Translation:Do you have the new password?

March 22, 2015

10 Comments


https://www.duolingo.com/profile/JimNolt

I answered, "Have you the new password?" I agree that not many people would say it that way, but there's nothing wrong with it.


https://www.duolingo.com/profile/Sarah642030

I would, but got marked wrong...


https://www.duolingo.com/profile/__CRUSH__

The new password is 1234


https://www.duolingo.com/profile/EduardoTerroso

Why is "nya" used here? Isn't that the plural form?


https://www.duolingo.com/profile/Berniebud

"Nya" in this case is the definite form.

Adjectives that directly modify definite nouns like this ("Det [adj] [noun]et"/"Den [adj] [noun]en") always take the definite form.

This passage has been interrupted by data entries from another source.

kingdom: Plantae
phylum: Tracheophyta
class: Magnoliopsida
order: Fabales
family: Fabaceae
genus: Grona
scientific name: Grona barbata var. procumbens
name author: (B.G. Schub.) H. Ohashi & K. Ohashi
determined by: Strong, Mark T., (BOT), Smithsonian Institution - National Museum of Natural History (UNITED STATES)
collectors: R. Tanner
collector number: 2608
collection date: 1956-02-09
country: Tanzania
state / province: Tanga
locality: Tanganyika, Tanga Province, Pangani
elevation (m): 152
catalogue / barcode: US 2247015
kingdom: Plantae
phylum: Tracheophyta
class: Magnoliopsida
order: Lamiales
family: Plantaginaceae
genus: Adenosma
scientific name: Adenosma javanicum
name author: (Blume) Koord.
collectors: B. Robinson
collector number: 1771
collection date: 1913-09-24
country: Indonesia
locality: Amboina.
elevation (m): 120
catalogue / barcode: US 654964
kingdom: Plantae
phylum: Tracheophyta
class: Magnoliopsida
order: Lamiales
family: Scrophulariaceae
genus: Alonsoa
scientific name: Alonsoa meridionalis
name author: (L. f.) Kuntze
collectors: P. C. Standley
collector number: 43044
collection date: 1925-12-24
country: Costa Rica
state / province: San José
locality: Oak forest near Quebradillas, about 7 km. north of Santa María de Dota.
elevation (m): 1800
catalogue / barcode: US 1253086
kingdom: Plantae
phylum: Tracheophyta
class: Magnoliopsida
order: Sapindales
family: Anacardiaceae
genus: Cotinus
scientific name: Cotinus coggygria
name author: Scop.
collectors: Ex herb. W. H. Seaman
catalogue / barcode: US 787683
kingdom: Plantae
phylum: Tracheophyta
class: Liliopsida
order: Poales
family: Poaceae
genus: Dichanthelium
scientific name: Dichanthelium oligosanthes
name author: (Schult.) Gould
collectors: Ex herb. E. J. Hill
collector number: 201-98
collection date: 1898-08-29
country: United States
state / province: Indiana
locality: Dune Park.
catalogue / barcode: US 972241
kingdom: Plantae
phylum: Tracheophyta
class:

In nearly all cases, the definite form of an adjective is exactly the same as the plural form.

One of the notable exceptions is "Liten", which becomes "Lilla" in the definite form instead of "Små" like the plural form.


https://www.duolingo.com/profile/HaroldEngs

Have you the new password ...should also be correct, IMO.


https://www.duolingo.com/profile/l8BdnZBp

I see I'm not the only one who wrote "Have you the new password?" I also think that it should be OK.


https://www.duolingo.com/profile/bikush

Why is "det" necessary here? "lösenordet" is in definite form alredy.


https://www.duolingo.com/profile/JohannDunn

You include 'det' because it's got 'nya'. It took me a while to get my head around it, but my understanding is that without 'det' it sounds to a Swedish speaker a bit like 'do you have new the password' would sound to and English sleaker.


https://www.duolingo.com/profile/der_Rabe

Is this a "solving word" (in German a "Lösungswort")?